Find every line below with the string "space" and pick it out.
——————
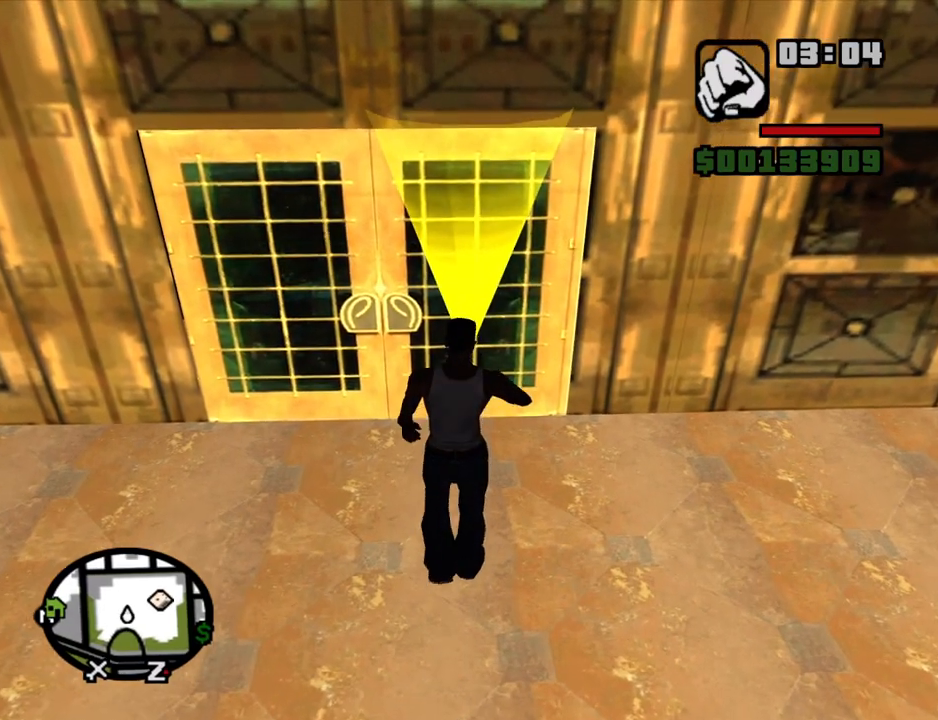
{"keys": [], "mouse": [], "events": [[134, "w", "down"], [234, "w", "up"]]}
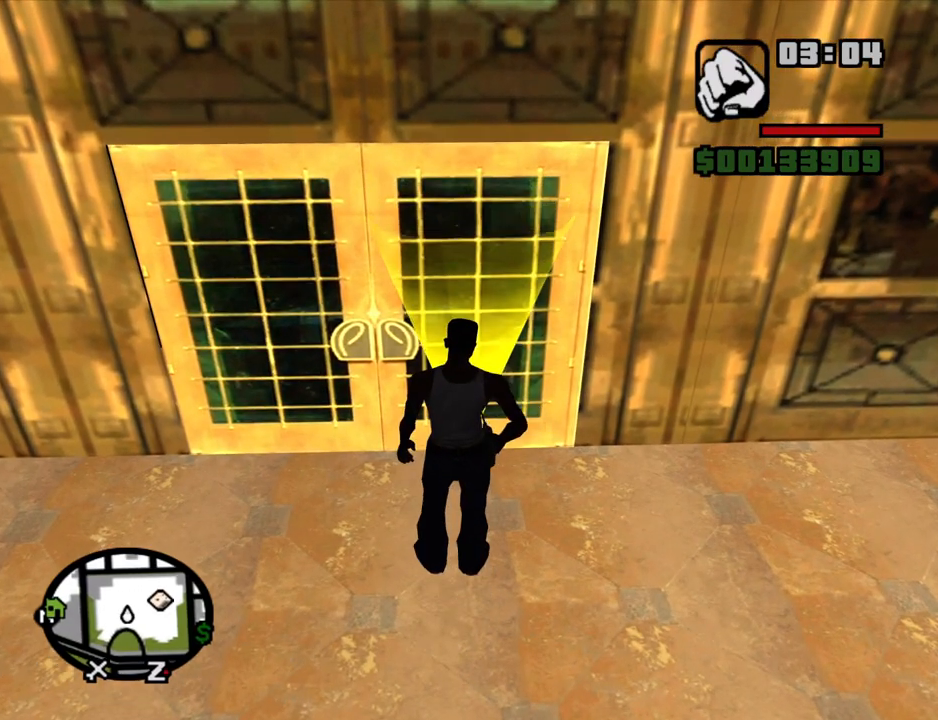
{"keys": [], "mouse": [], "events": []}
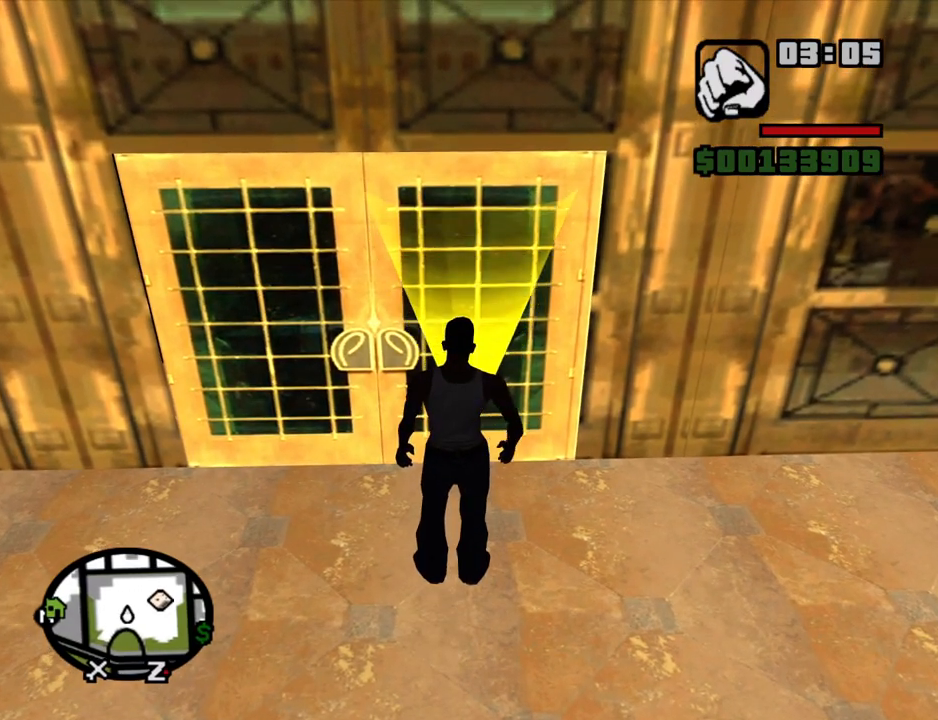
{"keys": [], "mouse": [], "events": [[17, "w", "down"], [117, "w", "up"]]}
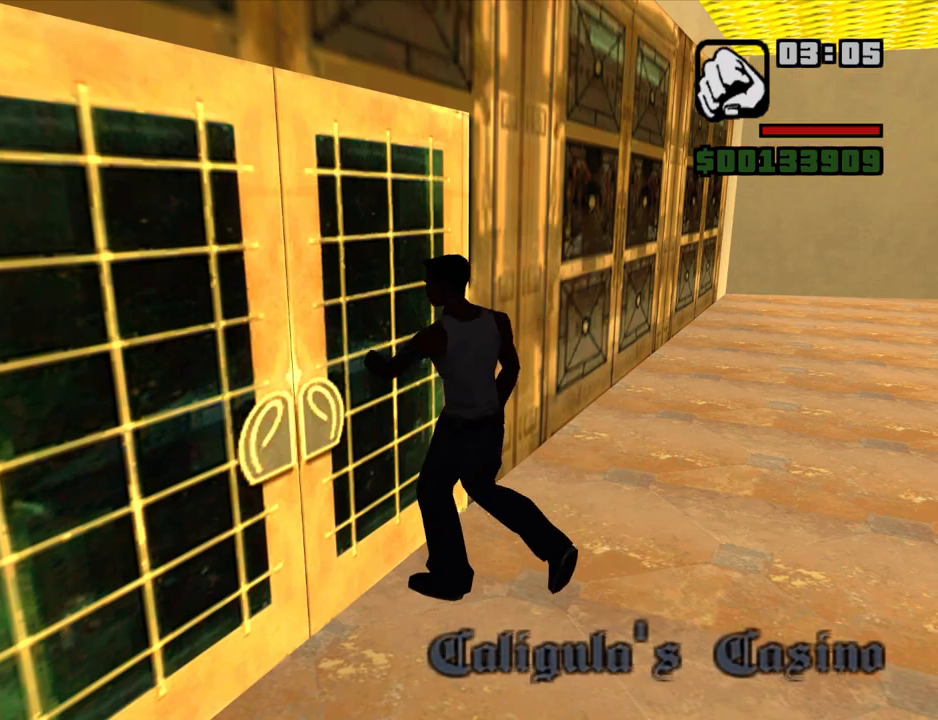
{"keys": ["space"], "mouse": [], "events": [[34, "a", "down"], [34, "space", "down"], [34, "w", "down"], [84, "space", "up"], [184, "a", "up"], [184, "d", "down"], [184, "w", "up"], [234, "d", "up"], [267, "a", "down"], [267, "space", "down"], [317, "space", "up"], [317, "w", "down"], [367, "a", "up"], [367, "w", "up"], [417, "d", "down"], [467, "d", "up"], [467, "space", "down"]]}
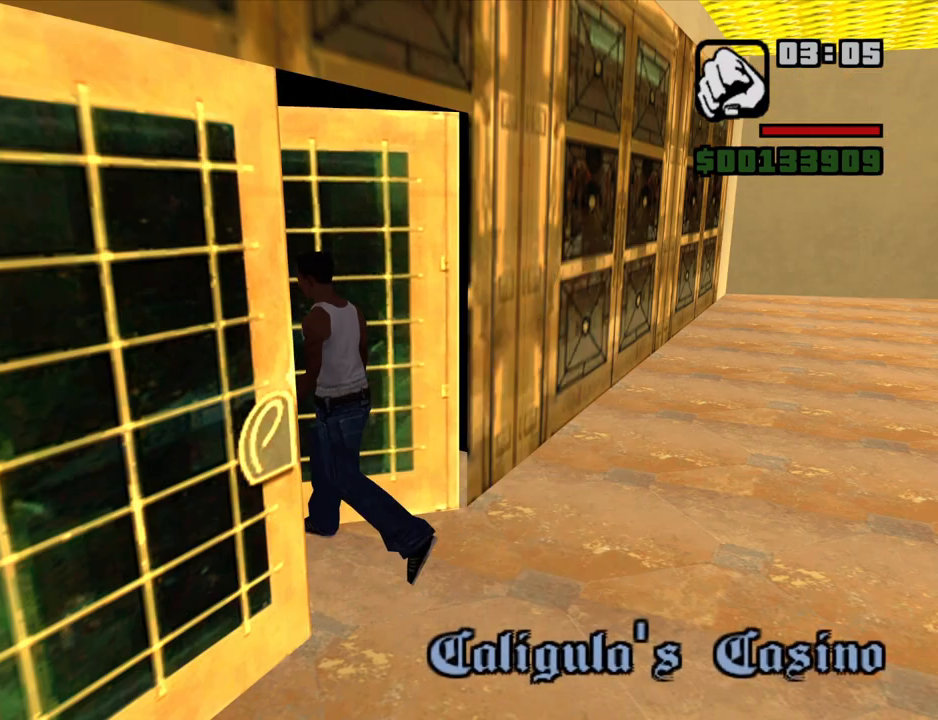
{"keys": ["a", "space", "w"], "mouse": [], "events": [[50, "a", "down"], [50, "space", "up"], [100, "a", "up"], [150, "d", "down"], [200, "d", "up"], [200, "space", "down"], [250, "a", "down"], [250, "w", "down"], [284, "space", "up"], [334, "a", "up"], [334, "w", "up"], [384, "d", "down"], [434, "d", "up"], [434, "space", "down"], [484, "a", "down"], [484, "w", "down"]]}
——————
> [RESPONSE FOR THIS EXERCISE]:
{"keys": ["space"], "mouse": [], "events": [[34, "a", "down"], [34, "space", "down"], [34, "w", "down"], [84, "space", "up"], [184, "a", "up"], [184, "d", "down"], [184, "w", "up"], [234, "d", "up"], [267, "a", "down"], [267, "space", "down"], [317, "space", "up"], [317, "w", "down"], [367, "a", "up"], [367, "w", "up"], [417, "d", "down"], [467, "d", "up"], [467, "space", "down"]]}
{"keys": ["a", "space", "w"], "mouse": [], "events": [[50, "a", "down"], [50, "space", "up"], [100, "a", "up"], [150, "d", "down"], [200, "d", "up"], [200, "space", "down"], [250, "a", "down"], [250, "w", "down"], [284, "space", "up"], [334, "a", "up"], [334, "w", "up"], [384, "d", "down"], [434, "d", "up"], [434, "space", "down"], [484, "a", "down"], [484, "w", "down"]]}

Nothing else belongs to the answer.